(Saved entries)
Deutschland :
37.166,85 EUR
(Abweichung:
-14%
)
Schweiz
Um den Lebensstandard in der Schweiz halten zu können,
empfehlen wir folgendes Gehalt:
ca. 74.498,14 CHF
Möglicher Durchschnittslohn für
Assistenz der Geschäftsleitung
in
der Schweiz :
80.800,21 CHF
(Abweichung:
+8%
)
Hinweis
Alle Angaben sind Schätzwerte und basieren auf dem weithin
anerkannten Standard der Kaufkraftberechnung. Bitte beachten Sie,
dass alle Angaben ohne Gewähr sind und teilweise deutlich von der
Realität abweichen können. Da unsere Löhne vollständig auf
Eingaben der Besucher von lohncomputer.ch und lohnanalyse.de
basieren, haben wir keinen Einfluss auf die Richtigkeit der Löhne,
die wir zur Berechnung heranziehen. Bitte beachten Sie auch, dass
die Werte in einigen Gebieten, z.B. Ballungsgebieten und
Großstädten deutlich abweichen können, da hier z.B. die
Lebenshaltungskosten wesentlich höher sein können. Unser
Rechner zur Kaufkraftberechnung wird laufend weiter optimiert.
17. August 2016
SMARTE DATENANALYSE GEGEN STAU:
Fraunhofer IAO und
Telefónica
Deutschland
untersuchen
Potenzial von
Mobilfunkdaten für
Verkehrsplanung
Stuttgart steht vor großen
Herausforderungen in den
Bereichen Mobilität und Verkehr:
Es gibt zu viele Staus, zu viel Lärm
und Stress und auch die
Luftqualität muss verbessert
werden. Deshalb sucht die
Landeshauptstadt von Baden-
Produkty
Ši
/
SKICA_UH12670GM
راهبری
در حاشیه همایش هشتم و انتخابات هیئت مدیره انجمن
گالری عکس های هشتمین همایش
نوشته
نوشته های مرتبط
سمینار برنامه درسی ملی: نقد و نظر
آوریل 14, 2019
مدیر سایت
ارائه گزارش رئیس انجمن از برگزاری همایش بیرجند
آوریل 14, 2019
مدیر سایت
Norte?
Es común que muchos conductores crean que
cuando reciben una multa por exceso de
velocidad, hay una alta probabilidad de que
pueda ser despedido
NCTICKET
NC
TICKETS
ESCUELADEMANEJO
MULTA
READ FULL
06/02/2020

Task prompt: However many lines the data holds, return each one exactly.

Exercise solution:
Deutschland :
37.166,85 EUR
(Abweichung:
-14%
)
Schweiz
Um den Lebensstandard in der Schweiz halten zu können,
empfehlen wir folgendes Gehalt:
ca. 74.498,14 CHF
Möglicher Durchschnittslohn für
Assistenz der Geschäftsleitung
in
der Schweiz :
80.800,21 CHF
(Abweichung:
+8%
)
Hinweis
Alle Angaben sind Schätzwerte und basieren auf dem weithin
anerkannten Standard der Kaufkraftberechnung. Bitte beachten Sie,
dass alle Angaben ohne Gewähr sind und teilweise deutlich von der
Realität abweichen können. Da unsere Löhne vollständig auf
Eingaben der Besucher von lohncomputer.ch und lohnanalyse.de
basieren, haben wir keinen Einfluss auf die Richtigkeit der Löhne,
die wir zur Berechnung heranziehen. Bitte beachten Sie auch, dass
die Werte in einigen Gebieten, z.B. Ballungsgebieten und
Großstädten deutlich abweichen können, da hier z.B. die
Lebenshaltungskosten wesentlich höher sein können. Unser
Rechner zur Kaufkraftberechnung wird laufend weiter optimiert.
17. August 2016
SMARTE DATENANALYSE GEGEN STAU:
Fraunhofer IAO und
Telefónica
Deutschland
untersuchen
Potenzial von
Mobilfunkdaten für
Verkehrsplanung
Stuttgart steht vor großen
Herausforderungen in den
Bereichen Mobilität und Verkehr:
Es gibt zu viele Staus, zu viel Lärm
und Stress und auch die
Luftqualität muss verbessert
werden. Deshalb sucht die
Landeshauptstadt von Baden-
Produkty
Ši
/
SKICA_UH12670GM
راهبری
در حاشیه همایش هشتم و انتخابات هیئت مدیره انجمن
گالری عکس های هشتمین همایش
نوشته
نوشته های مرتبط
سمینار برنامه درسی ملی: نقد و نظر
آوریل 14, 2019
مدیر سایت
ارائه گزارش رئیس انجمن از برگزاری همایش بیرجند
آوریل 14, 2019
مدیر سایت
Norte?
Es común que muchos conductores crean que
cuando reciben una multa por exceso de
velocidad, hay una alta probabilidad de que
pueda ser despedido
NCTICKET
NC
TICKETS
ESCUELADEMANEJO
MULTA
READ FULL
06/02/2020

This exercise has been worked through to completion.